From the above cross-validation (h), the optimal tree size is 5.
prune.oj <- prune.misclass(tree.oj.model, best = 5)
plot(prune.oj)
text(prune.oj, pretty=0, cex = 0.5)
summary(tree.oj.model)
##
## Classification tree:
## tree(formula = Purchase ~ ., data = oj.train)
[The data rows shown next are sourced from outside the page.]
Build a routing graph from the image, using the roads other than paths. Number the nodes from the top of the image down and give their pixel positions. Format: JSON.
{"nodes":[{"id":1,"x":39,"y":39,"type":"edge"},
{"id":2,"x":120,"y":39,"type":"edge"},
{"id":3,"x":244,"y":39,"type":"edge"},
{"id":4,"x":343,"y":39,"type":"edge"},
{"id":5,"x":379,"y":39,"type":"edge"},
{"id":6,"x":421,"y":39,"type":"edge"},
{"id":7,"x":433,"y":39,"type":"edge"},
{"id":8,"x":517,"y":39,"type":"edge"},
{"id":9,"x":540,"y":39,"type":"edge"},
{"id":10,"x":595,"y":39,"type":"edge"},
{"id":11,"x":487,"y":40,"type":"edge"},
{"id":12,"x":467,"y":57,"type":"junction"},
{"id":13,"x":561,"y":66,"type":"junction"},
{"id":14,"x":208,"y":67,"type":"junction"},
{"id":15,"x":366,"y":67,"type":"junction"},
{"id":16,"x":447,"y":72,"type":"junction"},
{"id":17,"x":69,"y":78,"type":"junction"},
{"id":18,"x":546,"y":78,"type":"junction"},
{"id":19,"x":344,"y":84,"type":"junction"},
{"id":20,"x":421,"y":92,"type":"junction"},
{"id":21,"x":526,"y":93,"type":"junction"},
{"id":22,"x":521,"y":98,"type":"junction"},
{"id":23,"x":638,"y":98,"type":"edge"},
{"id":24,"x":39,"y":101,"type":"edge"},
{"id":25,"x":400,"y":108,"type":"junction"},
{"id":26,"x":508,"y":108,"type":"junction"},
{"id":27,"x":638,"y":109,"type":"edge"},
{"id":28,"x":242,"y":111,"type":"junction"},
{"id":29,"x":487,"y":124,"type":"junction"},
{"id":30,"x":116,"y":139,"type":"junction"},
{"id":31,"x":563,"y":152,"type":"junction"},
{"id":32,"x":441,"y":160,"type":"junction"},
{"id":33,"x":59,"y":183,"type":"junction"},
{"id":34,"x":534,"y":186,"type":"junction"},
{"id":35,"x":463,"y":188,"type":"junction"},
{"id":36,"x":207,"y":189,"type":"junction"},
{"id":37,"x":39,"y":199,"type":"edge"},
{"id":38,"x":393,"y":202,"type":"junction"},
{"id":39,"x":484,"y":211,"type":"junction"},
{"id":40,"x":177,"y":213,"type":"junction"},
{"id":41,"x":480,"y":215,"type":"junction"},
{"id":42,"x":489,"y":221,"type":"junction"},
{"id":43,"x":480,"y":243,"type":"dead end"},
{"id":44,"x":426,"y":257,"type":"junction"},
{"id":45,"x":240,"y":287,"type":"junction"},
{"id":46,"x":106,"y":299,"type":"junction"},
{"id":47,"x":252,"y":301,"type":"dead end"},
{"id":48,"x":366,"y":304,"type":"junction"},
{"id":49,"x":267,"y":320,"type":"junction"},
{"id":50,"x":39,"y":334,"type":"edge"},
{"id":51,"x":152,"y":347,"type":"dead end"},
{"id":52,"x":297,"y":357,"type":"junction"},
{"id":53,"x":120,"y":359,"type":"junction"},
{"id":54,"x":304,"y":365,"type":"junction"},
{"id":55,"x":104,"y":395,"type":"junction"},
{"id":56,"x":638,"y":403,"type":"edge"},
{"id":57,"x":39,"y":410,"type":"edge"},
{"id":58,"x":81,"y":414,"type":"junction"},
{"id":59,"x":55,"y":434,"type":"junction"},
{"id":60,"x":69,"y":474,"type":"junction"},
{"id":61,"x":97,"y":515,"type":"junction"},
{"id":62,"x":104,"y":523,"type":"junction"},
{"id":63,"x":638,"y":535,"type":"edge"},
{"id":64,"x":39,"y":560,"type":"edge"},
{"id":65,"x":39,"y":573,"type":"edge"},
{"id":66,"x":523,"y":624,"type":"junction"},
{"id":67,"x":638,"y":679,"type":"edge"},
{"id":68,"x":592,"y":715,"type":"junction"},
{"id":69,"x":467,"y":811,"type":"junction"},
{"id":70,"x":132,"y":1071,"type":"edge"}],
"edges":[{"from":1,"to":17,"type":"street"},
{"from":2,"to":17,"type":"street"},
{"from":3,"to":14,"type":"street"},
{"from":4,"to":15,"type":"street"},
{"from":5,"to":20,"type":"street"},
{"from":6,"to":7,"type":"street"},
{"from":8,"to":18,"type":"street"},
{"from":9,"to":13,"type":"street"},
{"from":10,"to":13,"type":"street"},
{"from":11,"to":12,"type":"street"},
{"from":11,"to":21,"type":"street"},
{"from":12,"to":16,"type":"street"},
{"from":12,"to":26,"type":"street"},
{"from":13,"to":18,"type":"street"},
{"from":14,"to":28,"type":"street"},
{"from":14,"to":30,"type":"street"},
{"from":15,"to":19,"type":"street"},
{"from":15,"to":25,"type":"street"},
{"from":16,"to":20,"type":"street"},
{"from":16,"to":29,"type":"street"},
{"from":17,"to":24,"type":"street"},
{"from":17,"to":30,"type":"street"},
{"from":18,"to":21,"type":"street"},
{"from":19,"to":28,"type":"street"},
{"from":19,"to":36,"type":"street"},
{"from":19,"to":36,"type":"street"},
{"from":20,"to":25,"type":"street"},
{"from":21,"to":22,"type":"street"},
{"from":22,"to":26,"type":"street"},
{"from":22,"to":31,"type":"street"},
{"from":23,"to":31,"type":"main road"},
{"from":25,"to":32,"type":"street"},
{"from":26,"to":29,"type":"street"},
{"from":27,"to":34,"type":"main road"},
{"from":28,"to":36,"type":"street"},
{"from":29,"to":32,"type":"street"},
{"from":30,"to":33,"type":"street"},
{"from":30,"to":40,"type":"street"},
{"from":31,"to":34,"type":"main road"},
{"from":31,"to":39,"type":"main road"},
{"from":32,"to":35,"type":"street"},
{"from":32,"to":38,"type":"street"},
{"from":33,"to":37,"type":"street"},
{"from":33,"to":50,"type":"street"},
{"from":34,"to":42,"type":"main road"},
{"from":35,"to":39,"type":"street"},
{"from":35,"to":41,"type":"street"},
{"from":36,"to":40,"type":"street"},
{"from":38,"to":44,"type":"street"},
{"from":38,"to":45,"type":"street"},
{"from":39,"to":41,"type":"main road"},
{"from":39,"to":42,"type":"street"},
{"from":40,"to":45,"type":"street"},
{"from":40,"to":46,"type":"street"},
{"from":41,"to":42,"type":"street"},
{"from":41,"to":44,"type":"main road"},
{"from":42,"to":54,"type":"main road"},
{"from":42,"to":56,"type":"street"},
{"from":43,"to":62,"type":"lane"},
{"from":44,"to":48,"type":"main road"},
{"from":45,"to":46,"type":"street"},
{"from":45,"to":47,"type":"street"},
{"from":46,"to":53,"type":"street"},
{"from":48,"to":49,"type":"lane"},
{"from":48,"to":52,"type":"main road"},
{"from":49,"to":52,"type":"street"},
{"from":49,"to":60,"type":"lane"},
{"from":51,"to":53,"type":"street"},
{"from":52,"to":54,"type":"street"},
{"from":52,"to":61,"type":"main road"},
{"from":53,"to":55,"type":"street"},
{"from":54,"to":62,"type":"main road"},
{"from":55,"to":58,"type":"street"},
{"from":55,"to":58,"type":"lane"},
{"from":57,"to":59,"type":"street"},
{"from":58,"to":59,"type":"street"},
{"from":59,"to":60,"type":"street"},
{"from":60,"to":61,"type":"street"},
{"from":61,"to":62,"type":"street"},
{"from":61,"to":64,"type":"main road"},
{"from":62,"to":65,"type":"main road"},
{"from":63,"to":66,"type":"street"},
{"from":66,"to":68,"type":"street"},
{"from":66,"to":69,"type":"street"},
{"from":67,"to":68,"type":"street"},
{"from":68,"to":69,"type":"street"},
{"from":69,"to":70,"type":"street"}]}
## Variables actually used in tree construction:
## [1] "LoyalCH" "PriceDiff"
## Number of terminal nodes: 8
## Residual mean deviance: 0.7625 = 603.9 / 792
## Misclassification error rate: 0.165 = 132 / 800
summary(prune.oj)
##
## Classification tree:
## snip.tree(tree = tree.oj.model, nodes = c(4L, 7L))
## Variables actually used in tree construction:
## [1] "LoyalCH" "PriceDiff"
## Number of terminal nodes: 5
## Residual mean deviance: 0.826 = 656.6 / 795
## Misclassification error rate: 0.165 = 132 / 800
Since both the cross-validation error rate is same for the nodes 5 and 8 (as determined in (h)), it looks like the training error rates are same when compared between pruned and unpruned trees.
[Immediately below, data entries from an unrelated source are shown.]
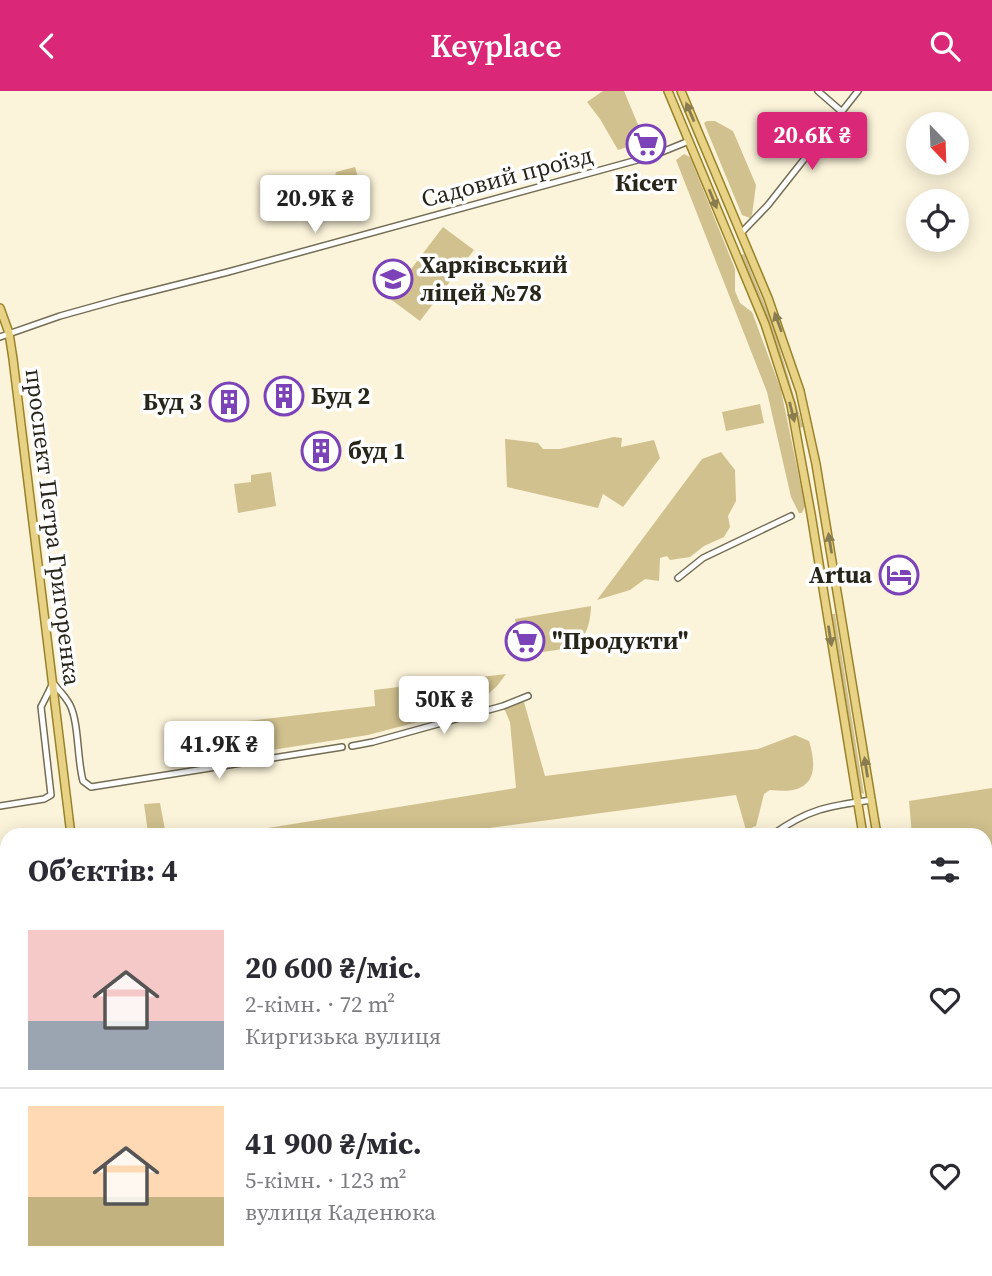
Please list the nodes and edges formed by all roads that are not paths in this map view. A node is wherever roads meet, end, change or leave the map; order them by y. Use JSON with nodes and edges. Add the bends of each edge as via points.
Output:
{"nodes":[{"id":1,"x":668,"y":91,"type":"edge"},
{"id":2,"x":681,"y":91,"type":"edge"},
{"id":3,"x":818,"y":91,"type":"edge"},
{"id":4,"x":858,"y":91,"type":"edge"},
{"id":5,"x":841,"y":111,"type":"junction"},
{"id":6,"x":690,"y":141,"type":"junction"},
{"id":7,"x":716,"y":175,"type":"junction"},
{"id":8,"x":705,"y":180,"type":"junction"},
{"id":9,"x":742,"y":232,"type":"junction"},
{"id":10,"x":729,"y":238,"type":"junction"},
{"id":11,"x":0,"y":308,"type":"edge"},
{"id":12,"x":9,"y":333,"type":"junction"},
{"id":13,"x":0,"y":337,"type":"edge"},
{"id":14,"x":791,"y":516,"type":"dead end"},
{"id":15,"x":678,"y":578,"type":"dead end"},
{"id":16,"x":839,"y":604,"type":"junction"},
{"id":17,"x":826,"y":607,"type":"junction"},
{"id":18,"x":53,"y":683,"type":"junction"},
{"id":19,"x":528,"y":697,"type":"dead end"},
{"id":20,"x":56,"y":701,"type":"junction"},
{"id":21,"x":69,"y":703,"type":"junction"},
{"id":22,"x":41,"y":707,"type":"junction"},
{"id":23,"x":352,"y":746,"type":"dead end"},
{"id":24,"x":342,"y":747,"type":"dead end"},
{"id":25,"x":872,"y":800,"type":"junction"},
{"id":26,"x":858,"y":802,"type":"junction"},
{"id":27,"x":0,"y":806,"type":"edge"},
{"id":28,"x":70,"y":828,"type":"edge"},
{"id":29,"x":783,"y":828,"type":"edge"},
{"id":30,"x":862,"y":828,"type":"edge"},
{"id":31,"x":876,"y":828,"type":"edge"}],
"edges":[{"from":1,"to":6,"type":"main road"},
{"from":7,"to":2,"type":"main road","one_way":true},
{"from":3,"to":5,"type":"street"},
{"from":4,"to":5,"type":"street"},
{"from":5,"to":9,"type":"street","via":[[790,179]]},
{"from":6,"to":8,"type":"main road"},
{"from":6,"to":12,"type":"street","name":"Садовий проїзд","via":[[652,156]]},
{"from":7,"to":8,"type":"main road"},
{"from":7,"to":9,"type":"main road"},
{"from":8,"to":10,"type":"main road","one_way":true},
{"from":9,"to":10,"type":"main road"},
{"from":16,"to":9,"type":"main road","one_way":true,"via":[[800,391]]},
{"from":10,"to":17,"type":"main road","one_way":true,"via":[[765,324],[791,405]]},
{"from":11,"to":12,"type":"main road","name":"проспект Петра Григоренка"},
{"from":12,"to":13,"type":"street","name":"Садовий проїзд"},
{"from":12,"to":18,"type":"main road","name":"проспект Петра Григоренка"},
{"from":14,"to":15,"type":"street","via":[[703,558]]},
{"from":16,"to":17,"type":"main road"},
{"from":25,"to":16,"type":"main road","one_way":true},
{"from":17,"to":26,"type":"main road","one_way":true},
{"from":18,"to":20,"type":"main road","name":"проспект Петра Григоренка"},
{"from":18,"to":21,"type":"street"},
{"from":18,"to":22,"type":"street"},
{"from":19,"to":23,"type":"street"},
{"from":20,"to":21,"type":"street"},
{"from":20,"to":22,"type":"street"},
{"from":20,"to":28,"type":"main road","name":"проспект Петра Григоренка"},
{"from":21,"to":24,"type":"street","via":[[79,767],[83,781],[91,787]]},
{"from":22,"to":27,"type":"street","via":[[51,795]]},
{"from":25,"to":26,"type":"street"},
{"from":25,"to":31,"type":"main road"},
{"from":26,"to":29,"type":"street","via":[[806,813]]},
{"from":26,"to":30,"type":"main road"}]}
mean(predict(tree.oj.model, type = "class", newdata = oj.test) != oj.test$Purchase)
## [1] 0.1851852
mean(predict(prune.oj, type = "class", newdata = oj.test) != oj.test$Purchase)
## [1] 0.1851852
Since both the cross-validation error rate is same for the nodes 5 and 8 (as determined in (h)), it looks like we have the same test error rates as well between the pruned and unpruned trees.